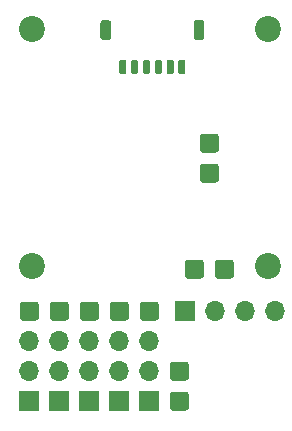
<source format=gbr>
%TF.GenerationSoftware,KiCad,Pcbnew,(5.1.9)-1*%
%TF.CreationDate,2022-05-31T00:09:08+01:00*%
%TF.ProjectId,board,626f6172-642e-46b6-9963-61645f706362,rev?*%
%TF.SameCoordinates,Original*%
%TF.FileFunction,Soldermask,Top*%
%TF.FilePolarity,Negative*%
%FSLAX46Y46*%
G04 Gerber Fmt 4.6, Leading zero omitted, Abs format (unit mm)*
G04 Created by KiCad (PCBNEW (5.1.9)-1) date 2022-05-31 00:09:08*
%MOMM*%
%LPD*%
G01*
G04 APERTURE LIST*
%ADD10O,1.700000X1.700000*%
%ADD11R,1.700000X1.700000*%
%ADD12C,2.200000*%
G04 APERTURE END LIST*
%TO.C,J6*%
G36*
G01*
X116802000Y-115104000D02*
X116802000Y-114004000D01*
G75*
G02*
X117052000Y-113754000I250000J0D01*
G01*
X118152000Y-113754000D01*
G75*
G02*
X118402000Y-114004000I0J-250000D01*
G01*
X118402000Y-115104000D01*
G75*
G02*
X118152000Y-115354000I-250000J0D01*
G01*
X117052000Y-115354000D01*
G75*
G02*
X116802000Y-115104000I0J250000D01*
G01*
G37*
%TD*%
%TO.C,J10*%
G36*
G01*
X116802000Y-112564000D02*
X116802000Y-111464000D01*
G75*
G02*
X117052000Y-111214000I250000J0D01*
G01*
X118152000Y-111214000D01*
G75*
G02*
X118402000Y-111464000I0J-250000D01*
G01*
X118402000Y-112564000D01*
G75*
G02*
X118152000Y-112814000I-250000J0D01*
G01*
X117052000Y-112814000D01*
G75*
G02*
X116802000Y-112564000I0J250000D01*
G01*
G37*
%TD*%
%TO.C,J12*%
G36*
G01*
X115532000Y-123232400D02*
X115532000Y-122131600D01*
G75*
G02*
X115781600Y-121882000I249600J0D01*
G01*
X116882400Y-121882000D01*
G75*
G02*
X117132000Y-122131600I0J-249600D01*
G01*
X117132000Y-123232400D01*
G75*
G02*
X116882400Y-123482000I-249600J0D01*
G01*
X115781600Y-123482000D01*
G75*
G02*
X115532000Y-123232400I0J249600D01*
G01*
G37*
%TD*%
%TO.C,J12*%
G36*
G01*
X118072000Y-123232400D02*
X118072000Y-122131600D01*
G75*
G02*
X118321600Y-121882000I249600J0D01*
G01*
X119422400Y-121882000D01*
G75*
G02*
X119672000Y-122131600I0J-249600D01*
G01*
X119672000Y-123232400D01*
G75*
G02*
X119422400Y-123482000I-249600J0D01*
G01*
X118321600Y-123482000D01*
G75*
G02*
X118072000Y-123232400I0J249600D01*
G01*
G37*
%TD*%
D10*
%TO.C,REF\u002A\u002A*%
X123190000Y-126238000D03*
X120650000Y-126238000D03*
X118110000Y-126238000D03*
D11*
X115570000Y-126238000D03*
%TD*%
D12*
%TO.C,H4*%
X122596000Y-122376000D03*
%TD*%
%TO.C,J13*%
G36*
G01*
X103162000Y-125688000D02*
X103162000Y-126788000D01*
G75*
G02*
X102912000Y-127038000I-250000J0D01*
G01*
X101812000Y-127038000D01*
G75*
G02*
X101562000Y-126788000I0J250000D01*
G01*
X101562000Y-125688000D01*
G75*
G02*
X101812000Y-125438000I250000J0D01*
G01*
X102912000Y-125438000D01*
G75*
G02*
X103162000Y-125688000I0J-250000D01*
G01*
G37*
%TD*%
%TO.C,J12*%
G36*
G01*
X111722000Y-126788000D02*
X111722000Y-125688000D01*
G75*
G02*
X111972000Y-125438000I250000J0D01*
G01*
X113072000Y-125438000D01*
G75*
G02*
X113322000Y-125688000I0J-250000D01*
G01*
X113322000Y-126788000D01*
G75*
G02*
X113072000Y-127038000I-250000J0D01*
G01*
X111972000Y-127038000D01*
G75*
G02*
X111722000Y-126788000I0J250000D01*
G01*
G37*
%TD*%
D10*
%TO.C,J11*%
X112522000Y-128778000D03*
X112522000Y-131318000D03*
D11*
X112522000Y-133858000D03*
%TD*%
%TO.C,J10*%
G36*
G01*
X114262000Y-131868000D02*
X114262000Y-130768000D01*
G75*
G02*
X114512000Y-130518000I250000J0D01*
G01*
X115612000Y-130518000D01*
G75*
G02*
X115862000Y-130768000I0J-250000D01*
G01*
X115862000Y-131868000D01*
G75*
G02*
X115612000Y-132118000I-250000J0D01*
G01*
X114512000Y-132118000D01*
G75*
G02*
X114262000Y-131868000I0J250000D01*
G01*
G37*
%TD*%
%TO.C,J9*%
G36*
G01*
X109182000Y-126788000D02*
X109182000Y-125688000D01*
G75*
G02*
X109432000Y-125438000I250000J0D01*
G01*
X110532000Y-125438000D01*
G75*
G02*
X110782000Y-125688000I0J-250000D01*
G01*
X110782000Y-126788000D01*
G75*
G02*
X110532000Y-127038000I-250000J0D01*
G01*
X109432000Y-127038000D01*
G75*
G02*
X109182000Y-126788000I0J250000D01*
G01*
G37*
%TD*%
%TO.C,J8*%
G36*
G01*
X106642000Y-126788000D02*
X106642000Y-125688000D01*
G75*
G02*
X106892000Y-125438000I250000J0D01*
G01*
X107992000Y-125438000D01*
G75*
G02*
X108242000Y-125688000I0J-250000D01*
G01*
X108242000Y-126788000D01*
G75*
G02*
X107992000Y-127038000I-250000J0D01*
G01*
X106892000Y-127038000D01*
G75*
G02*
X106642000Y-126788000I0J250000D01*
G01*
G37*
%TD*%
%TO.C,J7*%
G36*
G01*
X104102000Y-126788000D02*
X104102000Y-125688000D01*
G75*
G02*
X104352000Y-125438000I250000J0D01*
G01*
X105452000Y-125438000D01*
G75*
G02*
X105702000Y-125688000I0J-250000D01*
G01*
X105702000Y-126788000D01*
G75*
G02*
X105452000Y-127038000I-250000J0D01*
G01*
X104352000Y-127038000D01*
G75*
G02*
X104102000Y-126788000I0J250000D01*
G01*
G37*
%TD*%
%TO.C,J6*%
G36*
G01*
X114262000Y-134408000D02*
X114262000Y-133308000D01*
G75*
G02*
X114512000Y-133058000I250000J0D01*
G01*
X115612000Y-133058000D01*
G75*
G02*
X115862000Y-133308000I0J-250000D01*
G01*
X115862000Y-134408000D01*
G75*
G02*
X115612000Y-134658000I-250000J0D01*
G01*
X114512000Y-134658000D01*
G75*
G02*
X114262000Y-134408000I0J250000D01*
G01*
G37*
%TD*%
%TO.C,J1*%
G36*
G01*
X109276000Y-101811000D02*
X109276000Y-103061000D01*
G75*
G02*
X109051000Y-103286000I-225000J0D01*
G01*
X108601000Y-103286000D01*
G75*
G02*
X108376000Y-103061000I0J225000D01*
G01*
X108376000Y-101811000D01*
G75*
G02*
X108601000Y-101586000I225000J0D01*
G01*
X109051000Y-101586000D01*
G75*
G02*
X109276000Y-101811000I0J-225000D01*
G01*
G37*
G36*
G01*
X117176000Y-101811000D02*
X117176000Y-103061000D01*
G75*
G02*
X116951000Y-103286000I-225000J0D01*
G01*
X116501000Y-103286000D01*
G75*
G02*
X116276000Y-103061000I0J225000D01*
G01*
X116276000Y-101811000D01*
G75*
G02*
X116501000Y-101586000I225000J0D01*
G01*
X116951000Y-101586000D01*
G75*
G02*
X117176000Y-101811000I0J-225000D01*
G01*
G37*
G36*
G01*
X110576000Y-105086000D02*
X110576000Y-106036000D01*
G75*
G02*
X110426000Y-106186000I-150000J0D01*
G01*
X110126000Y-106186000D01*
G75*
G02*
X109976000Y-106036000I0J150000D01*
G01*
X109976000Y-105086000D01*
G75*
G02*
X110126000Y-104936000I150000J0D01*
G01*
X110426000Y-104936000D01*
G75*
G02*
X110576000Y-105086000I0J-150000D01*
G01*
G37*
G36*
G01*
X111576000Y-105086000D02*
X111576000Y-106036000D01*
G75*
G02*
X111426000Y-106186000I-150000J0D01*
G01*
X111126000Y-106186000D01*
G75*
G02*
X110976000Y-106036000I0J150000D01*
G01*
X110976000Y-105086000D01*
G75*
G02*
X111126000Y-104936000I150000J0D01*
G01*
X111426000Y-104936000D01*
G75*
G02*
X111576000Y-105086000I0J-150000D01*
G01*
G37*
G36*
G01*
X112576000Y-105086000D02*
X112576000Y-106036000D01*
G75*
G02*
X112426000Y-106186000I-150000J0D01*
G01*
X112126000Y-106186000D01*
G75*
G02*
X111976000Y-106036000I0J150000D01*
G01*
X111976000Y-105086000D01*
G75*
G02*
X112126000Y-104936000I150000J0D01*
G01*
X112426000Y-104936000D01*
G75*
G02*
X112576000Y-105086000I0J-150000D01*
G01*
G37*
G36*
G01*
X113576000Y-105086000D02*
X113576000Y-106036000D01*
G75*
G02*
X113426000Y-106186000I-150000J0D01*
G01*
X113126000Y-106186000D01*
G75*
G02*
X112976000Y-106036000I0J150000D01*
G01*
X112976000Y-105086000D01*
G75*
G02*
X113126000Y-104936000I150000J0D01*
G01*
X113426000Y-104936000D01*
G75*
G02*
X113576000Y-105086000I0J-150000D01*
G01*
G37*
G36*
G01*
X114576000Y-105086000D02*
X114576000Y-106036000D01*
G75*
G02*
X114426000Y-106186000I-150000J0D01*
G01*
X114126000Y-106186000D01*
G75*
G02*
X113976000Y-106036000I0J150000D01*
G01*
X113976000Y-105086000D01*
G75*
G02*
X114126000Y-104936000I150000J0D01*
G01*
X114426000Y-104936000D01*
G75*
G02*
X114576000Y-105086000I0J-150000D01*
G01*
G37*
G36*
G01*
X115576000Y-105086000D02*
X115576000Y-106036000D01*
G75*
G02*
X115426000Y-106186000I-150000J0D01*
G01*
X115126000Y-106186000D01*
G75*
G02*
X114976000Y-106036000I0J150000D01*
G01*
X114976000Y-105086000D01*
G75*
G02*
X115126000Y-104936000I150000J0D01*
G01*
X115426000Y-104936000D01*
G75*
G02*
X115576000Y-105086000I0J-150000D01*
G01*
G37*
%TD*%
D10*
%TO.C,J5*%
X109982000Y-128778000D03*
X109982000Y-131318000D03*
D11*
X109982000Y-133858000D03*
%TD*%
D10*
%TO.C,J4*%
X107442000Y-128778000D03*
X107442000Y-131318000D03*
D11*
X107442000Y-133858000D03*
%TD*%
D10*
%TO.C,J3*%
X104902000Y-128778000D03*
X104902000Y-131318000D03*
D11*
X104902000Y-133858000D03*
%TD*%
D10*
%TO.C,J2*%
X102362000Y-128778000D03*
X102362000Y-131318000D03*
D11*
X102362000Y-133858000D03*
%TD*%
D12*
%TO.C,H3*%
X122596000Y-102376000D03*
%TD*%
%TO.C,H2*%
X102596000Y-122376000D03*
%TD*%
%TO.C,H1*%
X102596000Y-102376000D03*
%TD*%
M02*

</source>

· · · ·

## Task to complete
Figure out how many lines of the material include "APERTURE", then reply with the count alone.

## Written solution
2